The /alive endpoint returns Ok. The WebSocket endpoint returns 400 from a plain curl, which is correct — it means nginx is proxying it rather than blocking it.

Troubleshooting

"Invalid admin token" at /admin

You likely pasted the hash with whitespace, or used a plain-text token instead of a bcrypt hash. Re-run the docker run ... hash command, copy the output carefully, and make sure the entire $2y$... string including dollar signs is inside double quotes in the Compose file.

WebSocket notifications not working (vault doesn't sync live)

Double-check the /notifications/hub and /notifications/hub/negotiate location blocks in nginx. Omitting the proxy_http_version 1.1 and Upgrade headers is the most common mistake. Check nginx logs with docker compose logs nginx-vw.

Certificate renewal breaks nginx

After certbot renew the nginx container needs a reload to pick up the new cert. Add && docker exec nginx-vw nginx -s reload to your renewal cron job or deploy hook.
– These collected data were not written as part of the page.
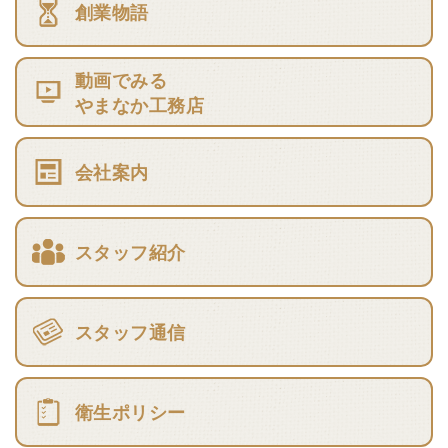
創業物語
動画でみる
やまなか工務店
会社案内
スタッフ紹介
スタッフ通信
衛生ポリシー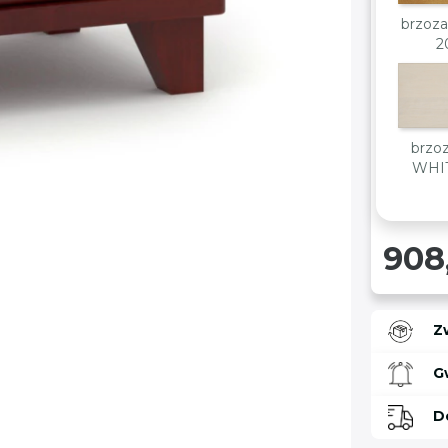
brzoza
2
brzoz
WHI
908
Z
G
D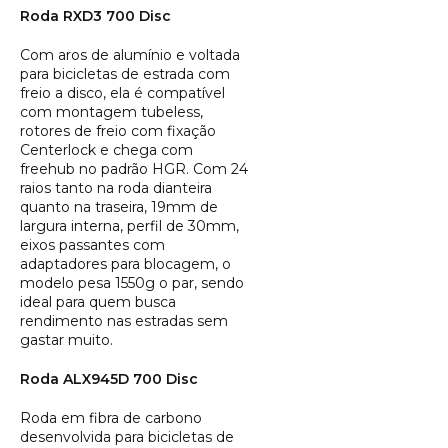
Roda RXD3 700 Disc
Com aros de alumínio e voltada
para bicicletas de estrada com
freio a disco, ela é compatível
com montagem tubeless,
rotores de freio com fixação
Centerlock e chega com
freehub no padrão HGR. Com 24
raios tanto na roda dianteira
quanto na traseira, 19mm de
largura interna, perfil de 30mm,
eixos passantes com
adaptadores para blocagem, o
modelo pesa 1550g o par, sendo
ideal para quem busca
rendimento nas estradas sem
gastar muito.
Roda ALX945D 700 Disc
Roda em fibra de carbono
desenvolvida para bicicletas de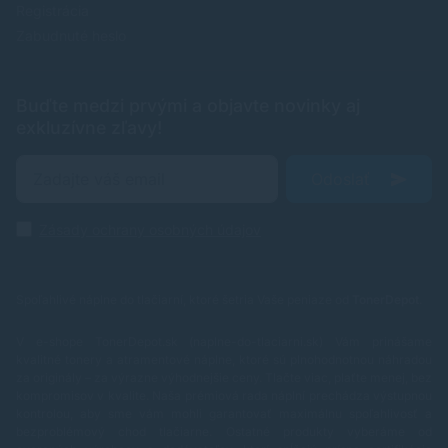
Registrácia
Zabudnuté heslo
Buďte medzi prvými a objavte novinky aj
exkluzívne zľavy!
Odoslať
Zásady ochrany osobných údajov
Spoľahlivé náplne do tlačiarní, ktoré šetria Vaše peniaze od
TonerDepot
.
V e-shope TonerDepot.sk (naplne-do-tlaciarni.sk) Vám prinášame
kvalitné tonery a atramentové náplne, ktoré sú plnohodnotnou náhradou
za originály – za výrazne výhodnejšie ceny. Tlačte viac, plaťte menej, bez
kompromisov v kvalite.
Naša prémiová rada náplní prechádza výstupnou
kontrolou, aby sme vám mohli garantovať maximálnu spoľahlivosť a
bezproblémový chod tlačiarne. Ostatné produkty vyberáme od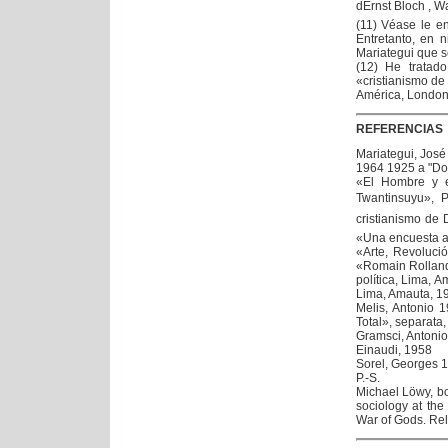
dErnst Bloch , 
(11) Véase le en
Entretanto, en 
Mariategui que s
(12) He tratado
«cristianismo de 
América, London,
REFERENCIAS
Mariategui, Jos
1964 1925 a "Dos
«El Hombre y e
Twantinsuyu», 
cristianismo d
«Una encuesta a 
«Arte, Revoluci
«Romain Rolland»
política, Lima, 
Lima, Amauta, 1
Melis, Antonio 
Total», separata
Gramsci, Antonio 
Einaudi, 1958
Sorel, Georges 19
P.-S.
Michael Löwy, bor
sociology at the
War of Gods. Reli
Clients show "cannot connect to server"

Verify that port 443 is open in your firewall. On nftables/ufw/firewalld:

# ufw
sudo ufw allow 443/tcp

# firewalld
sudo firewall-cmd --permanent --add-service=https && sudo firewall-cmd --reload
tested on:Ubuntu 24.04Debian 12Fedora 40Arch rolling

Frequently asked questions

Is Vaultwarden safe to use for real passwords?
Yes, with caveats. Vaultwarden uses the same client-side encryption as the official Bitwarden service, so your passwords are encrypted before they leave your device. The risk is operational: you are responsible for keeping the server patched, backed up, and properly secured. Run it behind TLS, restrict the admin endpoint, and keep Docker images updated.
Can I migrate my existing Bitwarden cloud vault to Vaultwarden?
Yes. In the official Bitwarden web vault or app, go to Tools → Export Vault (encrypted JSON format is safest). Log into your Vaultwarden instance and import that file via Tools → Import Data. Attachments must be re-uploaded manually.
Why use nginx instead of Caddy or Traefik?
This guide uses nginx because it is ubiquitous and its configuration is easy to audit. Caddy is a popular alternative that handles TLS automatically without a separate certbot step. Traefik suits setups with many containers. The Vaultwarden wiki has example configs for all three.
Do I need to expose port 3012 publicly for WebSockets?
No. Nginx proxies WebSocket traffic from port 443 to the container's internal port 3012. Port 3012 should not be published to the host or opened in your firewall — the proxy_pass in the nginx config handles the internal routing.
How do I update Vaultwarden?
Pull the new image and recreate the container. Run: docker compose pull && docker compose up -d. Vaultwarden applies any database migrations automatically on startup. Check the GitHub releases page for breaking changes before upgrading major versions.